USDA released its quarterly grain stocks report Friday, showing promising numbers for wheat, encouraging numbers for soybeans, and favorable numbers for corn. Compared to September 2015, corn stocks rose slightly, soybean stocks rose 3%, and all wheat stocks are up 21%.
While harvest is underway, analysts are already forecasting acreage for spring planting. Chip Nellinger of Blue Reef Agrimarketing told Tyne Morgan on U.S. Farm Report over the weekend to 500,000 fewer wheat acres in 2017.
He also believes that trend could be seen on the corn side. A few months ago, farmers were talking 2.4 to 2.5 billion bushels of carry compared to 2.3 billion currently. Bryan Dohtery of Stewart-Peterson predicts if yields drop to 174 bushels per acre, there could be a July rally of $4 or higher.
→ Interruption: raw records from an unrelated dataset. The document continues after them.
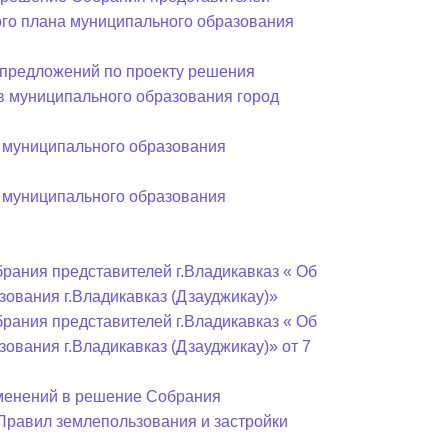
ного плана муниципального образования
предложений по проекту решения
в муниципального образования город
 муниципального образования
 муниципального образования
рания представителей г.Владикавказ « Об
ования г.Владикавказ (Дзауджикау)»
рания представителей г.Владикавказ « Об
ования г.Владикавказ (Дзауджикау)» от 7
зменений в решение Собрания
«Правил землепользования и застройки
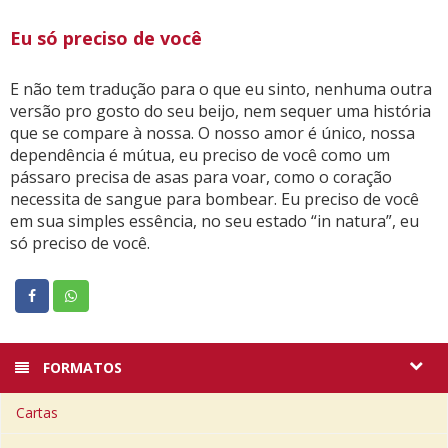
Eu só preciso de você
E não tem tradução para o que eu sinto, nenhuma outra
versão pro gosto do seu beijo, nem sequer uma história
que se compare à nossa. O nosso amor é único, nossa
dependência é mútua, eu preciso de você como um
pássaro precisa de asas para voar, como o coração
necessita de sangue para bombear. Eu preciso de você
em sua simples essência, no seu estado “in natura”, eu
só preciso de você.
FORMATOS
Cartas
“Historically, the last 10 years, July corn futures have rallied at a minimum of $2.35 to $2.40,” Dohtery says. “With that 10 years of history, once we get through this harvest season, be a little more optimistic.”
Nellinger backs his claim, saying to wait and see what the USDA’s October report and the final January crop report say. It’s also important to pay attention to South America during their planting and growing season because that could increase U.S. soybean prices.
“It’s a safe assumption the demand from China is going to continue to be as good as it has the last couple years,” Nellinger says. “Any little weather problem in South America during our winter, you could get back north of $10.50 on beans.”
These prices are to be driven by a worldwide increased demand in both corn and soybeans. According to Dohtery, Brazil is increasing its soybean acres, but by the lowest increase in 10 years.
"If you're not maintaining or increasing your size of crop, there are going to be some consequences," Dohtery says. "That's higher prices."